SOK was, for half an hour or so, officially the most Northerly Motorhome in Ireland:
We saw the sign below and immediately thought of Liz W, who recently didn’t see any basking sharks off Cornwall. Apparently there are “Hundreds” of them here.
Mark scanned diligently with his binoculars but nope, he couldn’t see a single one…
With hindsight, “in the deep waters” was a brilliant cop-out.
The message “EIRE” in white-painted stones dates back to WW2 and was a navigational marker to alert pilots to the fact that they were over neutral Ireland (a polite way of saying “take your bombs home with you please”?). 83 lookout posts were set up around Ireland in 1939 to guard against invasion; this is number 80.
We had to stop and take a photo of this super-cute cottage! Thatched roofs commonly had to be secured in coastal areas in Ireland to stop them blowing away in a gale; in Donegal the traditional method is to tie them to stones jutting out from the wall at eaves level.

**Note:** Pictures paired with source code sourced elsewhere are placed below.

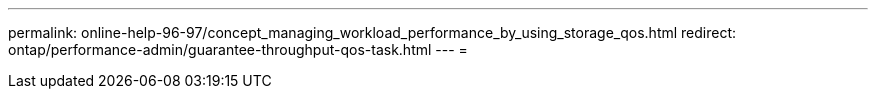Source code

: ---
permalink: online-help-96-97/concept_managing_workload_performance_by_using_storage_qos.html 
redirect: ontap/performance-admin/guarantee-throughput-qos-task.html 
---
=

These looked more like pegs inserted into the wall than stones jutting out….
We’re now parked up by yet another marina, this time at Fahan on the West coast of the Inishowen Peninsula:
We’re right by a beach and sand dunes; in better weather it must be lovely. When we arrived earlier this afternoon, there was just one other van here. It’s the same Dutch van that was parked near us on Saturday night!
Our neighbours soon invited us over to their van for a coffee. Incredible! That van has been to within 800km of Vladivostok and through every “-stan” you’ve ever heard of! Hence the snorkel…. apparently they had no problems at all; people are very friendly and helpful wherever you go (note: before you ask the obvious question, they seem like very sensible people, not lunatics; maybe we should be thinking along more adventurous lines for our future travels?).
I don’t normally mention the people we meet along the way on our travels, by the way, mainly because they might not thank me for plastering their names and stories across the internet (so if we’ve met you and haven’t mentioned you, please don’t be offended!). In this case, their adventures are just too impressive to leave out…..
Tomorrow’s plan is to cross the border back into Northern Ireland (third time lucky in terms of actually spotting the border?) and head along the North coast towards Dunluce Castle, the Giant’s Causeway, and Carrick-a-Rede.